Super, danke für die schnellen antworten!!!

werde es sofort ausprobieren.


----------



## Rekling (12 April 2012)

hallo Thomas_V2.1

ich hätte noch ne frage und zwar:

Was für ein Datentyp muss ich für FACH und t_Fach wählen?

"FACH : ARRAY[1..25] OF t_Fach;"

...i ist klar muss Int sein.
Sind die andren beiden Boolisch??

noch ne frage: kann ich das eintragen ins Array in einem eigenem PRG schrieben und anschließend mehrfach verwenden??






Danke und Gruß Rekling


----------



## Thomas_v2.1 (12 April 2012)

Rekling schrieb:


> Was für ein Datentyp muss ich für FACH und t_Fach wählen?

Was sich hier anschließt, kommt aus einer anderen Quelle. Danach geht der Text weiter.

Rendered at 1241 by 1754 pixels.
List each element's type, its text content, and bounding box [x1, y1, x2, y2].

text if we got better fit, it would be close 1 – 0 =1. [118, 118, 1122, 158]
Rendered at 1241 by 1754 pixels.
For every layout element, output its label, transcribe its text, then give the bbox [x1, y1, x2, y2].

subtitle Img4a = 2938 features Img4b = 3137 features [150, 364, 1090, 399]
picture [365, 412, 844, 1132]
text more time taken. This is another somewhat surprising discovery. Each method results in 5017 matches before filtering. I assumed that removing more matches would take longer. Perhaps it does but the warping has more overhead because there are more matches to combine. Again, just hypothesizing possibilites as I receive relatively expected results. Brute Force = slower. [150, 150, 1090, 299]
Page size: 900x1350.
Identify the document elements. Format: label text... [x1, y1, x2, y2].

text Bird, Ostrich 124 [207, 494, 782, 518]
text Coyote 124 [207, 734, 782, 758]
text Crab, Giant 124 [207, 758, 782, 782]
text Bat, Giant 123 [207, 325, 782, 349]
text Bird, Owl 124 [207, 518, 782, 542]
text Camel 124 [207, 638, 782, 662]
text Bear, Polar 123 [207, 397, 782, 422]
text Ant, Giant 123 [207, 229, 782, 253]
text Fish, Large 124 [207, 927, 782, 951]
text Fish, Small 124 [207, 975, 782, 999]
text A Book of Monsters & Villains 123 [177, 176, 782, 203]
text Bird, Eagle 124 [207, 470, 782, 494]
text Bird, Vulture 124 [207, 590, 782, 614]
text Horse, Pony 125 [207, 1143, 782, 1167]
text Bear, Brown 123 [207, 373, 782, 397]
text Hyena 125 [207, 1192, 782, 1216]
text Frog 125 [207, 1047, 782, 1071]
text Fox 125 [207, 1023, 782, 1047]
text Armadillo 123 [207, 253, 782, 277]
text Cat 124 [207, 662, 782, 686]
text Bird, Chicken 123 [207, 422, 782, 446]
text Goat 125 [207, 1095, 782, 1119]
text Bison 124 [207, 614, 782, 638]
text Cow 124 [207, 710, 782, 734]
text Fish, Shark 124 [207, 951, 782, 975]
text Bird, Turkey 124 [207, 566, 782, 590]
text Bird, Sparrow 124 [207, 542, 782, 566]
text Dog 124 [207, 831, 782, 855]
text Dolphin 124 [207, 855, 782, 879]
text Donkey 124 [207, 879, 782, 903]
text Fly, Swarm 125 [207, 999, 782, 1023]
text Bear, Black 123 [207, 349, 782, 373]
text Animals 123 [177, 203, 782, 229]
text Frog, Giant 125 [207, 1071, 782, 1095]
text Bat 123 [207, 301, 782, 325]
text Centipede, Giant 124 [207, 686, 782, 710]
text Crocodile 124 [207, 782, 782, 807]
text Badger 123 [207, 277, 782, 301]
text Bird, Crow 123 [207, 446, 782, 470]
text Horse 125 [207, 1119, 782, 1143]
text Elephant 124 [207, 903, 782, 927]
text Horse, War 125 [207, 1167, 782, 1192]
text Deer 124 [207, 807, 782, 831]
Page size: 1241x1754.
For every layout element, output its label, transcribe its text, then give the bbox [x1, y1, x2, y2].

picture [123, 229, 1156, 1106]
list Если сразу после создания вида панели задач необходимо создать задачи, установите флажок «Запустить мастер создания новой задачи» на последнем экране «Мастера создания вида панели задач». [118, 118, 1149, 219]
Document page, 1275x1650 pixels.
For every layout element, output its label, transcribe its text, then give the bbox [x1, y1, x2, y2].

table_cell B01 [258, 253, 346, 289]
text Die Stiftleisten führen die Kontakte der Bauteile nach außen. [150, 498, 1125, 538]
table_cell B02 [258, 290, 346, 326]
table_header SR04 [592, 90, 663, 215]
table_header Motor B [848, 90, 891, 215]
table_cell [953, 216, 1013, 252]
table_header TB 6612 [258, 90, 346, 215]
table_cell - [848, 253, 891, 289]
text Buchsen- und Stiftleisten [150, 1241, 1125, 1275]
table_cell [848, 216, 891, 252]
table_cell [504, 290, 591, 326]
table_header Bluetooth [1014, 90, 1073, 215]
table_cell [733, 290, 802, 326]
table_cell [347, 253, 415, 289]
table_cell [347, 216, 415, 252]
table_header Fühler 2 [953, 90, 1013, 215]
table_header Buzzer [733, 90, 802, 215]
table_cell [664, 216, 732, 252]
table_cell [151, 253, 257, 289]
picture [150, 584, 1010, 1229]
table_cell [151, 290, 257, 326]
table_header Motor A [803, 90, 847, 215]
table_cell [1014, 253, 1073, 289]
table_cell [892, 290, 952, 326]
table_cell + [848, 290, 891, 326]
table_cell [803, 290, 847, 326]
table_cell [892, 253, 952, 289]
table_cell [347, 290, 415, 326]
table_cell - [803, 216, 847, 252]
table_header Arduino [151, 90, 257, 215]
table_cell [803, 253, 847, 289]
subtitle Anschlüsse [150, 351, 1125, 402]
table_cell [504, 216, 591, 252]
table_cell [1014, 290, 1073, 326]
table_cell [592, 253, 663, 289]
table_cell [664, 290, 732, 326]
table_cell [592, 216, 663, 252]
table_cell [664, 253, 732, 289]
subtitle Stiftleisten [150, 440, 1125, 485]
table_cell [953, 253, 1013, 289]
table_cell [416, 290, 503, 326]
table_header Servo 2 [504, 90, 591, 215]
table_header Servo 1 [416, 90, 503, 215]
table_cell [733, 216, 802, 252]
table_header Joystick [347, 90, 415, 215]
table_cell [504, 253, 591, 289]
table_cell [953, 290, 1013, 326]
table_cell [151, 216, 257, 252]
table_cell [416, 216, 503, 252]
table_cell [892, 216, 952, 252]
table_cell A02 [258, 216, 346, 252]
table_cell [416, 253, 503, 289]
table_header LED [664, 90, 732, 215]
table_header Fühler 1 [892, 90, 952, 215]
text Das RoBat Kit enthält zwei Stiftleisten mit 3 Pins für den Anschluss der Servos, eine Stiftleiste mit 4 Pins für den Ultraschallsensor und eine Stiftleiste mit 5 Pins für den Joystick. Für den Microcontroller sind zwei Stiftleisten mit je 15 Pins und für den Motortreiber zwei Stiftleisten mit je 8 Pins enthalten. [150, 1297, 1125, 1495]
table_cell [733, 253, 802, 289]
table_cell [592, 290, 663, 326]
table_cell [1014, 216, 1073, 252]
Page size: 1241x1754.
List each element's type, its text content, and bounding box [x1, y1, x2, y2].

"FACH" ist der Variablenname den ich einfach mal so frei vergeben habe. "t_FACH" ist der Datentyp der Variable, den Namen habe ich mir auch ausgedacht. Aufgrund deines Codeschnipsels bin ich einfach davon ausgegangen dass dein Fach mehrere boolsche Variablen beinhaltet. Solche Dinge fasst man beim Programmieren am besten in einen eigenen Datentyp zusammen.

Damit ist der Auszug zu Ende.